Apologies if after three charts it feels like we’re getting a bit deep in the cabbage leaves, but 1) I really like kale, and 2) keep in mind that these numbers do not even represent the entire vegetable market. They cover produce bought at grocery stores but exclude the wholesale kale that ends up served at salad chains or restaurants, as well as product used in snack foods like kale chips or dips. They don’t tell us whether Americans are ordering fewer kale salads while dining out. They do, however, tell us that grocery stores are still selling 117 million pounds of kale per year. That’s a lot of kale.

Unfortunately, it doesn’t appear that anybody tracks the exact quantity of kale purchased by consumers overall. However, the Department of Agriculture does provide detailed estimates of how much kale is either grown by farmers or imported each year (they do this for dozens of crops in a delightful document called the Vegetables and Pulses Yearbook). In 2017, it turns out that there were 335 million pounds of it on the market, up from 145 million pounds in 2012. In that context, the recent drop in retail sales is just not that huge.

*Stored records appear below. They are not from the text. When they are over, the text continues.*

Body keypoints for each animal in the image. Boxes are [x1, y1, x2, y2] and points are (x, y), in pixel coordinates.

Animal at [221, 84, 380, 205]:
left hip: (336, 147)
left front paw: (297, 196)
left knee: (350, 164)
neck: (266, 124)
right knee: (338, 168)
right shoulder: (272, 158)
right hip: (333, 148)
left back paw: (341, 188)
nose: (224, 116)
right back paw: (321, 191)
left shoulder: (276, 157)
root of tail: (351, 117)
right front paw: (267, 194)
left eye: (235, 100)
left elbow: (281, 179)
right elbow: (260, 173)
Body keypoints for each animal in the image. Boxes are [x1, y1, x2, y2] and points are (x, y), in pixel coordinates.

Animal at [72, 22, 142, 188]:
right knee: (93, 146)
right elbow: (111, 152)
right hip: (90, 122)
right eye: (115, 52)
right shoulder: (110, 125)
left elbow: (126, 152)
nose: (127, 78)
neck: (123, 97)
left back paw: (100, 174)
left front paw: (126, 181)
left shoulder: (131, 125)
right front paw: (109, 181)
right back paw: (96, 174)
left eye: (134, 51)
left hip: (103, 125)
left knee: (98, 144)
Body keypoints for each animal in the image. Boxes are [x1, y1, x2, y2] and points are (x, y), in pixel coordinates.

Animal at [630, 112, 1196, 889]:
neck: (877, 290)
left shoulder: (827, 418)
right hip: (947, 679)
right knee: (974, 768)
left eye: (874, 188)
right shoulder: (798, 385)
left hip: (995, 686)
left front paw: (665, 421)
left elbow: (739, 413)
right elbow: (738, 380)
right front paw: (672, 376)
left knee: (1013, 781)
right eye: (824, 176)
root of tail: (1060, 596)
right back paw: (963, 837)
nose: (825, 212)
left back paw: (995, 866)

But again, the mere fact that kale sales have fallen a bit doesn’t tell us much about why. Mull believes it’s because people never really liked the stuff to begin with. But maybe it’s because kale just got a little too expensive. According to IRI FreshLook, it has gone from $2.05 per pound on average in 2014 to more than $2.46 this year. That might not seem like a huge jump, but it could make a difference to a price-sensitive shopper comparing bags of greens at Publix. Or maybe, given the wide array of choices available these days, shoppers have just spread some love to other greens.

It’s of course possible that some people realized they’d been lying to themselves about kale, that after forcing down forkful after ambivalent forkful, they finally decided to find their vitamin A elsewhere. But the data just doesn’t prove that those feelings are widespread. Food trends come and food trends go. Kale is a bit less popular than at the height of its craze, but it is still retaining the vast majority of its market. Mull might dislike the stuff. But that’s no reason to spin a bitter narrative about a perfectly good green.